Task to complete: Below are entries with pictures among them; reproduce exactly, and only, the lines from the one containing "Reconocí en la voz del Arno entonces" down to the one containing "for later reference.", without the pictures.

Start of Information

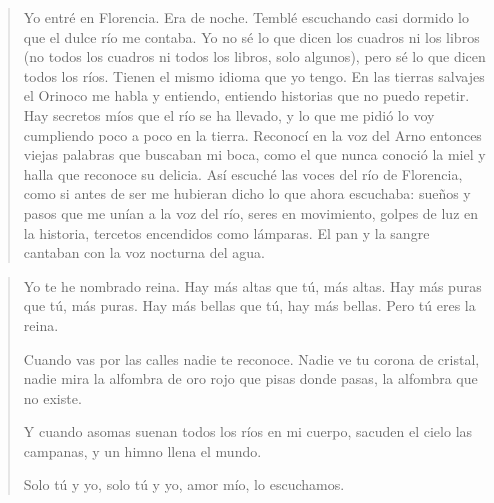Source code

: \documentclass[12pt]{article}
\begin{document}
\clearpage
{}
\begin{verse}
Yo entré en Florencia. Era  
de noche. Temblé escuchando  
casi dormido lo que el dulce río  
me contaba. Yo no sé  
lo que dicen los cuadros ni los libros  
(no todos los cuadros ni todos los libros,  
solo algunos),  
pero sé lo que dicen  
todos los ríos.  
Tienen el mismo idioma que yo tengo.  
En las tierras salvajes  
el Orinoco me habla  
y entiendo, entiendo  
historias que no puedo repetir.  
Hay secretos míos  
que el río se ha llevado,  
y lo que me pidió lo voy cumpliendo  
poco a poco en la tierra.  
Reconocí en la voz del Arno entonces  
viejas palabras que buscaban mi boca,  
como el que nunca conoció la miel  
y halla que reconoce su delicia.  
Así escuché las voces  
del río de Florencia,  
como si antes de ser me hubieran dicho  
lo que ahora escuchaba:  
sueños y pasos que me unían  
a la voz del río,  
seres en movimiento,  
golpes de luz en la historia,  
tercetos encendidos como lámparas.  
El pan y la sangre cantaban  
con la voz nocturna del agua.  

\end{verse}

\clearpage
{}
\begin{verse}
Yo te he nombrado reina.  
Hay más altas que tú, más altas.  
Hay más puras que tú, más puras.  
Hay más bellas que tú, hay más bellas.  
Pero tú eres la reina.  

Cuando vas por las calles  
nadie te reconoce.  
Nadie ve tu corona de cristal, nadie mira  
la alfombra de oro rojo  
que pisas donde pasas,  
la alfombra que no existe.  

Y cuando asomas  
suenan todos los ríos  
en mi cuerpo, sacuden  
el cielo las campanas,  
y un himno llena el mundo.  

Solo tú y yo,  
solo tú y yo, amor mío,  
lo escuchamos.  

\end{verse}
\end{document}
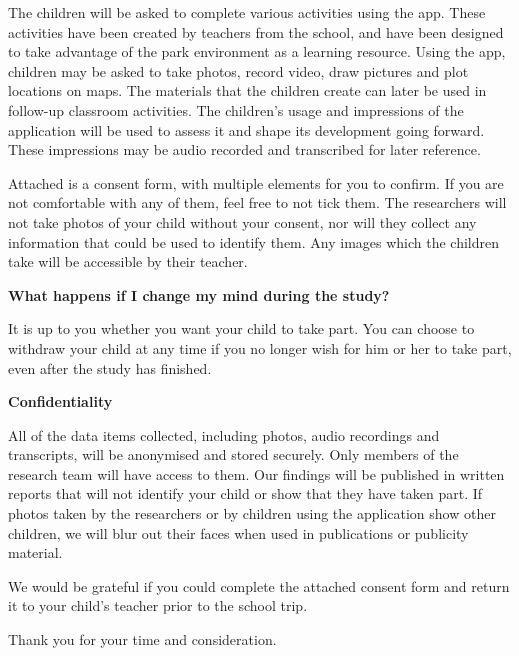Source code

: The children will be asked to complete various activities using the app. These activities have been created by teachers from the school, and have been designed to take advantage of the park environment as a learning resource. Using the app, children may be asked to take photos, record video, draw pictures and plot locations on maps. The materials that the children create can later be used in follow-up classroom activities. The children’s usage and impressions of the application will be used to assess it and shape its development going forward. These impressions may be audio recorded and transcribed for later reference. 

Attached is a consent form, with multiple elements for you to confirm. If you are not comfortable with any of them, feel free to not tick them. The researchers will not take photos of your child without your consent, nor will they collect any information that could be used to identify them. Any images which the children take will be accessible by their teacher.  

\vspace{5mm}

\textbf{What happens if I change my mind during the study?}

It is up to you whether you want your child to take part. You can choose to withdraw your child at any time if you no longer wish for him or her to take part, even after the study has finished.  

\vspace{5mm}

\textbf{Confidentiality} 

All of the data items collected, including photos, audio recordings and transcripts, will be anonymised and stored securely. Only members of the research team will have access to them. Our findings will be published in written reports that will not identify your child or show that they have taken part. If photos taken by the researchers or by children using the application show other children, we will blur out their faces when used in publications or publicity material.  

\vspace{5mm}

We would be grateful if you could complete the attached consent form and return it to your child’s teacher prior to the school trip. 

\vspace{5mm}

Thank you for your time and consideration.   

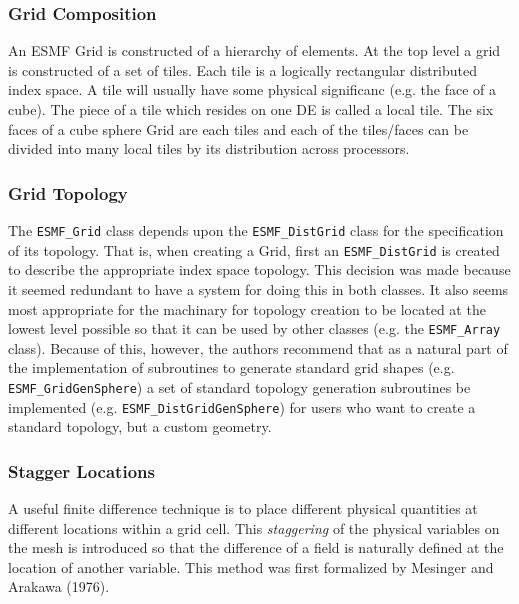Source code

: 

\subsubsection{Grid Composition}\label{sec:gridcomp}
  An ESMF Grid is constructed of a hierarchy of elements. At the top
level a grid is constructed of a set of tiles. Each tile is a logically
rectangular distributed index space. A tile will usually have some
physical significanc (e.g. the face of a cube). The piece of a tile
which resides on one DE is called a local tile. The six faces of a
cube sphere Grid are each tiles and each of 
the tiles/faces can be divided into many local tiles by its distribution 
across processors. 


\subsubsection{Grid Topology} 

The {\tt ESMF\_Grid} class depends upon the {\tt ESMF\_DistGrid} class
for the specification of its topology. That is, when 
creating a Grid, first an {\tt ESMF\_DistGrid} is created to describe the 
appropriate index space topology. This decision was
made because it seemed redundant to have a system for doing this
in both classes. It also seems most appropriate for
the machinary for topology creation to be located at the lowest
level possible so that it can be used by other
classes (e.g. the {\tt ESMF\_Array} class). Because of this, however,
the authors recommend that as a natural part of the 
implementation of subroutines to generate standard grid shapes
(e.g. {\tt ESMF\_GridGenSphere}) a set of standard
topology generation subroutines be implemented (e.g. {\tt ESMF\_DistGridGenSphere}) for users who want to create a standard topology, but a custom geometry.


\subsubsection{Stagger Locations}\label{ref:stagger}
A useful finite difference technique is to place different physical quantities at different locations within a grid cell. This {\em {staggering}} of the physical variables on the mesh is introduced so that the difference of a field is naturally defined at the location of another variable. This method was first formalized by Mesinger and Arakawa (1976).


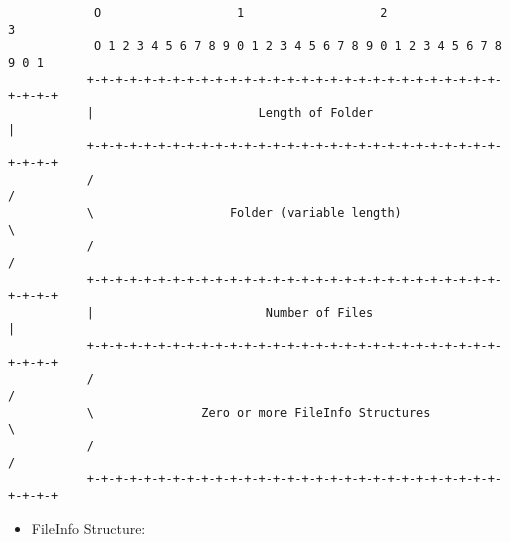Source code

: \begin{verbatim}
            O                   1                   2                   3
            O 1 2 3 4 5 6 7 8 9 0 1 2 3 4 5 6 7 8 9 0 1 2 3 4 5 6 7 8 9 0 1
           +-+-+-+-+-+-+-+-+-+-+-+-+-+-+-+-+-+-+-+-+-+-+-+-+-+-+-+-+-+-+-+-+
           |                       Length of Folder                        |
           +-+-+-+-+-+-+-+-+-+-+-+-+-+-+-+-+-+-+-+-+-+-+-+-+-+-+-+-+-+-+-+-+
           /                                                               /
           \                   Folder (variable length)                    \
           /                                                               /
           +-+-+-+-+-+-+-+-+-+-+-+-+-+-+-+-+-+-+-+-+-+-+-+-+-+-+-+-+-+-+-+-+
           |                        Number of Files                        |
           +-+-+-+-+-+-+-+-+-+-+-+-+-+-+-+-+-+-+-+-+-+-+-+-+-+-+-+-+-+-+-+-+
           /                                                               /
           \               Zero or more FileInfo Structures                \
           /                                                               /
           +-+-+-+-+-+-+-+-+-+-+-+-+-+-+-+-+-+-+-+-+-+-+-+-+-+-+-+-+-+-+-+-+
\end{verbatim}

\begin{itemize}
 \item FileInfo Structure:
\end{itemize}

End of Information

Task result:
Reconocí en la voz del Arno entonces  
viejas palabras que buscaban mi boca,  
como el que nunca conoció la miel  
y halla que reconoce su delicia.  
Así escuché las voces  
del río de Florencia,  
como si antes de ser me hubieran dicho  
lo que ahora escuchaba:  
sueños y pasos que me unían  
a la voz del río,  
seres en movimiento,  
golpes de luz en la historia,  
tercetos encendidos como lámparas.  
El pan y la sangre cantaban  
con la voz nocturna del agua.  

\end{verse}

\clearpage
{}
\begin{verse}
Yo te he nombrado reina.  
Hay más altas que tú, más altas.  
Hay más puras que tú, más puras.  
Hay más bellas que tú, hay más bellas.  
Pero tú eres la reina.  

Cuando vas por las calles  
nadie te reconoce.  
Nadie ve tu corona de cristal, nadie mira  
la alfombra de oro rojo  
que pisas donde pasas,  
la alfombra que no existe.  

Y cuando asomas  
suenan todos los ríos  
en mi cuerpo, sacuden  
el cielo las campanas,  
y un himno llena el mundo.  

Solo tú y yo,  
solo tú y yo, amor mío,  
lo escuchamos.  

\end{verse}
\end{document}
Source code

: The children will be asked to complete various activities using the app. These activities have been created by teachers from the school, and have been designed to take advantage of the park environment as a learning resource. Using the app, children may be asked to take photos, record video, draw pictures and plot locations on maps. The materials that the children create can later be used in follow-up classroom activities. The children’s usage and impressions of the application will be used to assess it and shape its development going forward. These impressions may be audio recorded and transcribed for later reference. 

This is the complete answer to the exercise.